デザイン、スペック、ディテールがもたらす圧倒的な満足感

 新しいシュマン・デ・トゥレルには、針の仕上げからダイアルやケースの造形、ベルトに至る細部まで、一貫してクラシカルなデザインと実用性を高める工夫が取り入れられている。加えて、信頼性の高い汎用ムーブメントをベースとしたパワーマティック 80を搭載し、その数値上のスペックは現代の高級機に勝るとも劣らない。

 豊富なバリエーションが用意され、選ぶ楽しみもある。さらに販売価格はいずれも11万円台に収まり、年々高騰する腕時計の販売価格を考慮すると、驚くほどの値頃感だ。ランニングコストも低く抑えられ、ブランドのコンプリートサービス料金は、本記事執筆時点で税込み2万4200円。その中には、消耗部品の交換も含まれている。まさに“コスパ最強”と呼ぶにふさわしい。

 創業から170年にわたり時計製造に向き合ってきた歴史と、スウォッチ グループ傘下のサプライヤーの力が結集して作り上げられるティソの腕時計。
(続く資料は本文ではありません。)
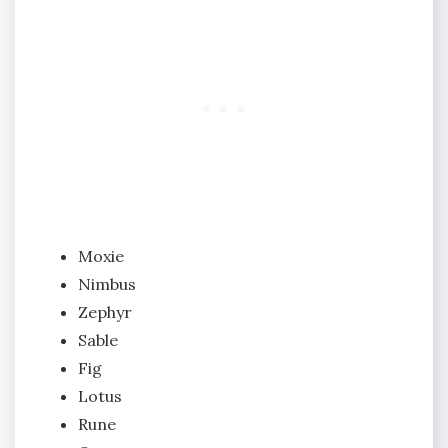
Moxie
Nimbus
Zephyr
Sable
Fig
Lotus
Rune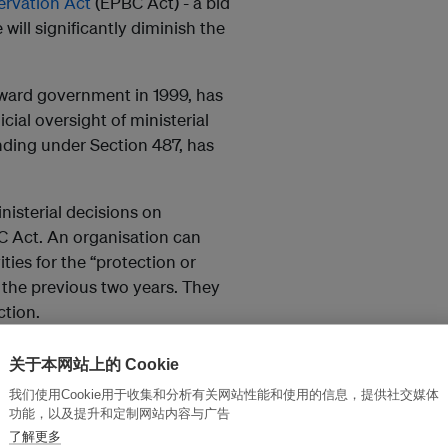
ervation Act
(EPBC Act) - a bid
 will significantly diminish the
ward government in 1999, has
cial oversight of ministerial
nding under Section 487, has
nisterial decisions on
C Act. An organisation can
ies for the “protection or
n the previous two years. They
ction.
se groups to seek judicial
关于本网站上的 Cookie
common law position. That means
我们使用Cookie用于收集和分析有关网站性能和使用的信息，提供社交媒体
 by showing that their interests
功能，以及提升和定制网站内容与广告
了解更多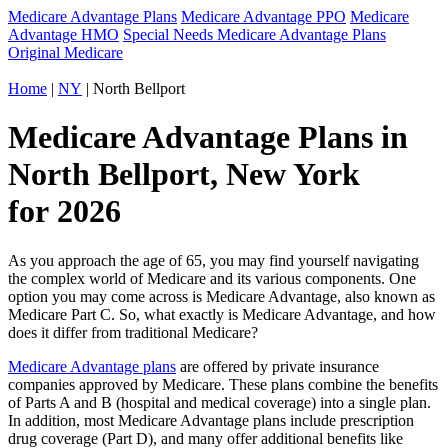
Medicare Advantage Plans
Medicare Advantage PPO
Medicare
Advantage HMO
Special Needs Medicare Advantage Plans
Original Medicare
Home
|
NY
| North Bellport
Medicare Advantage Plans in
North Bellport, New York
for 2026
As you approach the age of 65, you may find yourself navigating
the complex world of Medicare and its various components. One
option you may come across is Medicare Advantage, also known as
Medicare Part C. So, what exactly is Medicare Advantage, and how
does it differ from traditional Medicare?
Medicare Advantage plans
are offered by private insurance
companies approved by Medicare. These plans combine the benefits
of Parts A and B (hospital and medical coverage) into a single plan.
In addition, most Medicare Advantage plans include prescription
drug coverage (Part D), and many offer additional benefits like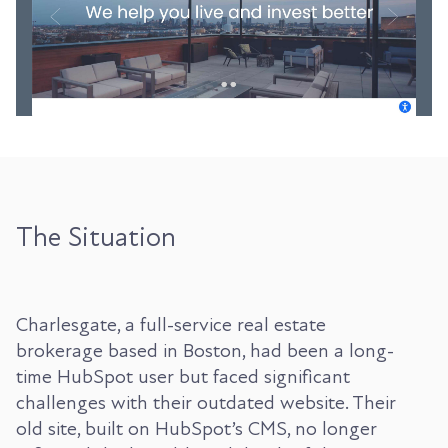
The Situation
Charlesgate, a full-service real estate
brokerage based in Boston, had been a long-
time HubSpot user but faced significant
challenges with their outdated website. Their
old site, built on HubSpot’s CMS, no longer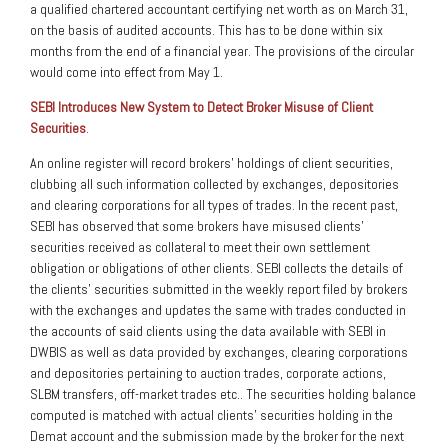
a qualified chartered accountant certifying net worth as on March 31,
on the basis of audited accounts. This has to be done within six
months from the end of a financial year. The provisions of the circular
would come into effect from May 1.
SEBI Introduces New System to Detect Broker Misuse of Client
Securities
.
An online register will record brokers’ holdings of client securities,
clubbing all such information collected by exchanges, depositories
and clearing corporations for all types of trades. In the recent past,
SEBI has observed that some brokers have misused clients’
securities received as collateral to meet their own settlement
obligation or obligations of other clients. SEBI collects the details of
the clients’ securities submitted in the weekly report filed by brokers
with the exchanges and updates the same with trades conducted in
the accounts of said clients using the data available with SEBI in
DWBIS as well as data provided by exchanges, clearing corporations
and depositories pertaining to auction trades, corporate actions,
SLBM transfers, off-market trades etc.. The securities holding balance
computed is matched with actual clients’ securities holding in the
Demat account and the submission made by the broker for the next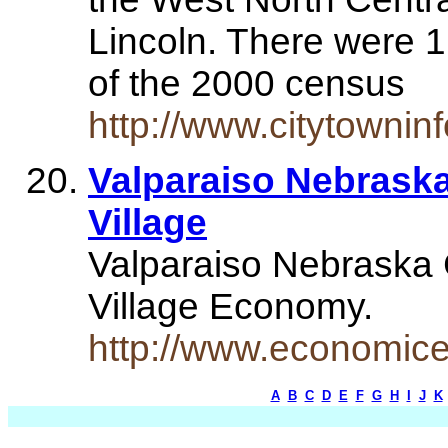
Lincoln. There were 
of the 2000 census
http://www.citytowni
Valparaiso Nebraska 
Village
Valparaiso Nebraska C
Village Economy.
http://www.economice
A
B
C
D
E
F
G
H
I
J
K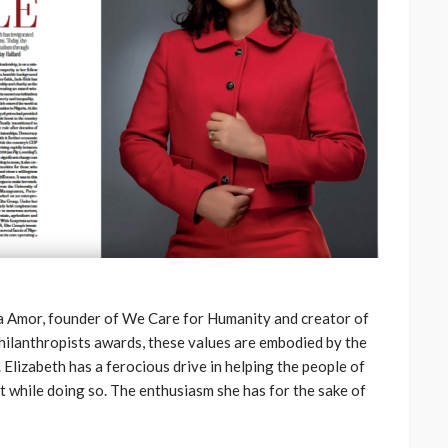
a Amor, founder of We Care for Humanity and creator of
hilanthropists awards, these values are embodied by the
 Elizabeth has a ferocious drive in helping the people of
nt while doing so. The enthusiasm she has for the sake of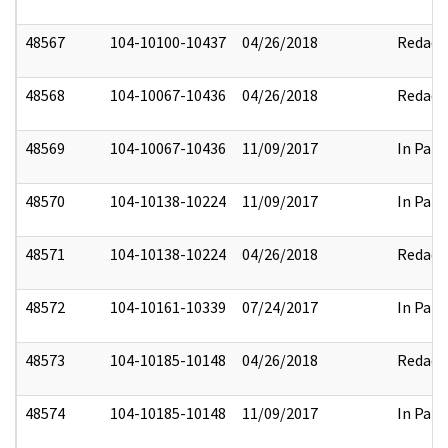
48567
104-10100-10437
04/26/2018
Redact
48568
104-10067-10436
04/26/2018
Redact
48569
104-10067-10436
11/09/2017
In Part
48570
104-10138-10224
11/09/2017
In Part
48571
104-10138-10224
04/26/2018
Redact
48572
104-10161-10339
07/24/2017
In Part
48573
104-10185-10148
04/26/2018
Redact
48574
104-10185-10148
11/09/2017
In Part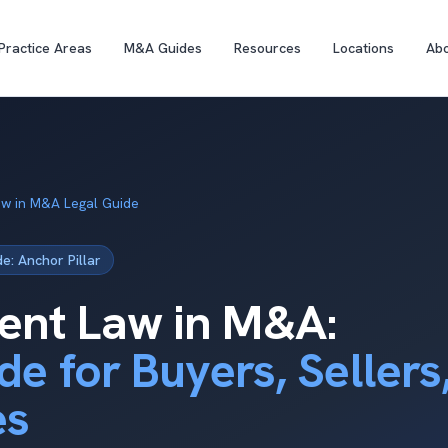
Practice Areas
M&A Guides
Resources
Locations
Ab
w in M&A Legal Guide
: Anchor Pillar
nt Law in M&A:
de for Buyers, Sellers
es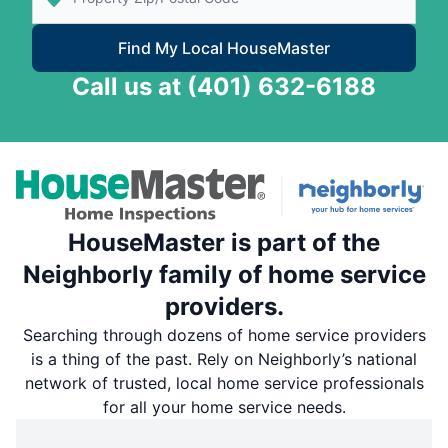
Find My Local HouseMaster
Call us at
(401) 632-6188
HouseMaster is part of the
Neighborly family of home service
providers.
Searching through dozens of home service providers
is a thing of the past. Rely on Neighborly’s national
network of trusted, local home service professionals
for all your home service needs.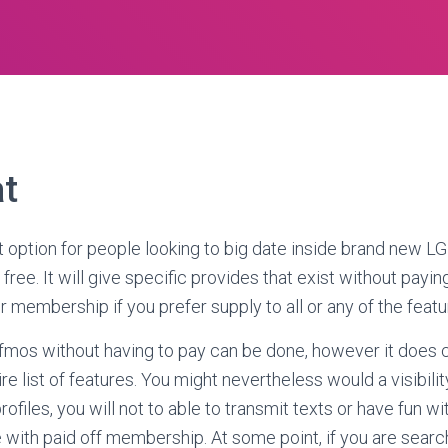
t
 option for people looking to big date inside brand new L
ree. It will give specific provides that exist without payin
 membership if you prefer supply to all or any of the featu
fmos without having to pay can be done, however it does 
ire list of features. You might nevertheless would a visibili
rofiles, you will not to able to transmit texts or have fun wi
 with paid off membership.
At some point, if you are searc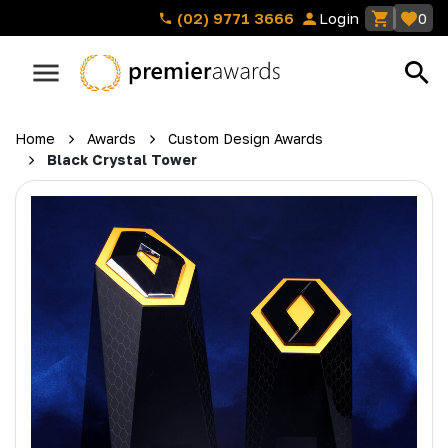
(02) 9771 3666
Login
0
Home
Awards
Custom Design Awards
Black Crystal Tower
同社の職人たちが黙々と歩き続けた「小さな塔のある小道」に滲む想いは、「シュマン・デ・トゥレル」コレクションに託されて、世界中に届けられることだろう。

シュマン・デ・トゥレル

新しいシュマン・デ・トゥレルには、全15リファレンスがラインナップされる。ケースサイズやダイアルデザイン、カラーリングの豊富な選択肢から、自分の好みのモデルを探し出すのもまた一興だ。(右)11万8800円(税込み)。スペックは左および中(トップ画像)と同じ。